Türkiye'nin tarım ve turizm kenti olarak bilinen Muğla'daki müze ve ören yerleri, bölgeye gelen turistlerin ilgi odağı oluyor.

  • 1636

Doğa güzellikleriyle ünlü ilçelerinde milyonlarca turist ağırlayan Muğla, tarihi zenginlikleriyle de ön plana çıkıyor.
Tatil planlarında tercihleri Muğla’dan yana olan turistler, deniz, kum ve güneşin yanında geçmişi binlerce yıl öncesine uzanan antik kentler ve müzeleri gezmek için de bölgeyi tercih ediyor.

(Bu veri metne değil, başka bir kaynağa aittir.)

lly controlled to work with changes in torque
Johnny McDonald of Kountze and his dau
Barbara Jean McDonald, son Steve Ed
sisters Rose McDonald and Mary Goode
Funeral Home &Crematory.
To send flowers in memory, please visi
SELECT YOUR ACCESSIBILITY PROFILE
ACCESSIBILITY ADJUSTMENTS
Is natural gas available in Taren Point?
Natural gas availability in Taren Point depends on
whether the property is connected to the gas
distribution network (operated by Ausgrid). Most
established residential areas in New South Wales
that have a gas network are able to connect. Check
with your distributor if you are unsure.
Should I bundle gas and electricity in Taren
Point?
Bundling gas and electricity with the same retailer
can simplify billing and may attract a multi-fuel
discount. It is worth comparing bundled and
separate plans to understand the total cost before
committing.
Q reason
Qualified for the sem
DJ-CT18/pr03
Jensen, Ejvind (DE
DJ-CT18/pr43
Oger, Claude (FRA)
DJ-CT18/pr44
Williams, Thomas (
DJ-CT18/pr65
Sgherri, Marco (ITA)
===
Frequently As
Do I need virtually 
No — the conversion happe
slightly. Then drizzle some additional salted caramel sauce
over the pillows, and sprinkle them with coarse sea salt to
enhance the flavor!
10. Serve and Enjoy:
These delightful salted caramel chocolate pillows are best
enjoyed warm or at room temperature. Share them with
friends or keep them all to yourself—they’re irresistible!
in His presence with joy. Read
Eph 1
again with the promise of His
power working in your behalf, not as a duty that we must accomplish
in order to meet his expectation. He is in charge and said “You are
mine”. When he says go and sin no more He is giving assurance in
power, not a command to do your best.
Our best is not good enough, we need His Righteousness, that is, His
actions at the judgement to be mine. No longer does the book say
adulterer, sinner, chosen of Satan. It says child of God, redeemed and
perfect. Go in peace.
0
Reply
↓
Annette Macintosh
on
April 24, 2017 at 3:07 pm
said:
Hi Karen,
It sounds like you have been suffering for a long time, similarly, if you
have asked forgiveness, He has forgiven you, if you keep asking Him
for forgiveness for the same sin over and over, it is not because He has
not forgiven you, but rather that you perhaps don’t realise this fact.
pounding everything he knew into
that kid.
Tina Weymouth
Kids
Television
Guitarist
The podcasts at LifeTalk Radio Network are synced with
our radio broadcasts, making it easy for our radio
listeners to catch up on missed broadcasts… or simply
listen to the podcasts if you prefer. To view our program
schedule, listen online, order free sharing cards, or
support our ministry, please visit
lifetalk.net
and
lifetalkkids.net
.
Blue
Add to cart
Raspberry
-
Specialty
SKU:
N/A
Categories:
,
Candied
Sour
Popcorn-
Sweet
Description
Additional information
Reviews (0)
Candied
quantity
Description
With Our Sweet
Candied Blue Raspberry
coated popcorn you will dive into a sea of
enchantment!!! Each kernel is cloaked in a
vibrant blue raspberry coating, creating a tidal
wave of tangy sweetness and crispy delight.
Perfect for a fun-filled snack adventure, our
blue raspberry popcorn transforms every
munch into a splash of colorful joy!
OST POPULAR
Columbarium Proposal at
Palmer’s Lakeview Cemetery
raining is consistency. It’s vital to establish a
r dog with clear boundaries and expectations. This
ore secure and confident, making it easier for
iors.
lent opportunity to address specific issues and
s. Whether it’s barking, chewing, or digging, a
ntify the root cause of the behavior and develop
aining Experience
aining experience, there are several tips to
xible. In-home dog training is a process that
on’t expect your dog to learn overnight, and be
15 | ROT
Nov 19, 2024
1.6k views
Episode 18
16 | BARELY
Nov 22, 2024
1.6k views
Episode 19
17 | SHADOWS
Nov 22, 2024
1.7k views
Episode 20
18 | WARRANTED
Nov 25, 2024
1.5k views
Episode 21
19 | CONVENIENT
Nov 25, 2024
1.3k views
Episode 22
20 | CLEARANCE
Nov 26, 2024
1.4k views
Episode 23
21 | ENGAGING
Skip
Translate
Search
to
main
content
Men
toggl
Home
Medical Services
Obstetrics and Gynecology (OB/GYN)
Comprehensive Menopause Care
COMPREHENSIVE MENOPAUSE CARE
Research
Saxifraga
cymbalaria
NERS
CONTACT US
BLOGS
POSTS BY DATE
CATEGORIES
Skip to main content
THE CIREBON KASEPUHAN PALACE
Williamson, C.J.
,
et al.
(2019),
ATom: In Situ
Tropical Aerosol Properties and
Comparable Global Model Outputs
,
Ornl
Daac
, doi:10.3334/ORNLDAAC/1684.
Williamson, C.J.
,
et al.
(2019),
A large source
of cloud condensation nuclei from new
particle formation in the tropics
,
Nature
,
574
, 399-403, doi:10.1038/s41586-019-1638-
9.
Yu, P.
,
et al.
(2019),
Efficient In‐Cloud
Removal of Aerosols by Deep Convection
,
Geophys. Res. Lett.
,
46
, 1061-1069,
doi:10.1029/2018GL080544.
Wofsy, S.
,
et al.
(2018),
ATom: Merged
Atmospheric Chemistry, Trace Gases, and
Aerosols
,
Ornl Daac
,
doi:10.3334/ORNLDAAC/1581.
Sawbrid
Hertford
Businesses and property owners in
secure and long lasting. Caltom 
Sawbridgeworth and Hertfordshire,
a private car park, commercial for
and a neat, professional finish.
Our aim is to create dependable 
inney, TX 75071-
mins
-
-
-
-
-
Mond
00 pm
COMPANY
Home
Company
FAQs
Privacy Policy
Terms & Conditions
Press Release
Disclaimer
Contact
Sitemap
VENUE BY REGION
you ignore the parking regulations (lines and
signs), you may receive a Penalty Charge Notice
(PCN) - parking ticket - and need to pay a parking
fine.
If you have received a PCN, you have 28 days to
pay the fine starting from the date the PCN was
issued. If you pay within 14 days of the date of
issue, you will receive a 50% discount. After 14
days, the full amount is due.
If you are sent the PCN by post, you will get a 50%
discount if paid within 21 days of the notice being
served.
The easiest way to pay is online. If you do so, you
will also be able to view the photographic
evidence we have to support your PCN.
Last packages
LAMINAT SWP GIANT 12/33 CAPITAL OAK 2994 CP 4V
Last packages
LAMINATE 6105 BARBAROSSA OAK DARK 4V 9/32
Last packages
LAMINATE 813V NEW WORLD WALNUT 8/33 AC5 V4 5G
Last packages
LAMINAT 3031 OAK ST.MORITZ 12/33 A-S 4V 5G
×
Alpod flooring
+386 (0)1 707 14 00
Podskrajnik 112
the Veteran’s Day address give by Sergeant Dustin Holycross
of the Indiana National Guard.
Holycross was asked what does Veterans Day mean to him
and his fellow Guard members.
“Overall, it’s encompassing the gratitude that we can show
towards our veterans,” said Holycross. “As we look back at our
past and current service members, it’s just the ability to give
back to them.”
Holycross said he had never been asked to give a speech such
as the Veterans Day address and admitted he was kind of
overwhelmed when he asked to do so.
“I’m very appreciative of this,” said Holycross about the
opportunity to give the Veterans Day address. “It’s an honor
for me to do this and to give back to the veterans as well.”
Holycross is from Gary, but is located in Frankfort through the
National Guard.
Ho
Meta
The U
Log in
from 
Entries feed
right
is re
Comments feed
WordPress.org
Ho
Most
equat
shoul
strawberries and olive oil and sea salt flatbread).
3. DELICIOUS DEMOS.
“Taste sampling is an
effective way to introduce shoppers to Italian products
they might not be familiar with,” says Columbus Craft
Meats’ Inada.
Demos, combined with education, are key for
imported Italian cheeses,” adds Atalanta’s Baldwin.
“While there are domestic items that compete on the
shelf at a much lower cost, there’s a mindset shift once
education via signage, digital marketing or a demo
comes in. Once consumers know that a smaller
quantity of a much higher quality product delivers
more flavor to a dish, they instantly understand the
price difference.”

Tatil rotası Muğla olan turistlerin tercihleri arasında Türkiye'de bulunan önemli tarihi mekanlardan birisi konumunda olan Kaunos Antik Kenti Dalyan Çayının karşı kısmında bulunan Çandır Köyü içerisinde bulunmaktadır. Likya ve Karya döneminde bölgede tuz üretimi yapılırdı. Ticaret de oldukça gelişmişti. Kaunos Antik Kenti bir liman şehriydi. Kaunos bölgede ekonomik güce sahip olan ve kendi adına para bastıran Miletos'un oğludur. Yapılan kazı çalışmaları gösteriyor ki bölgedeki ilk yerleşim M.Ö. 10. yüzyıla dayanmaktadır.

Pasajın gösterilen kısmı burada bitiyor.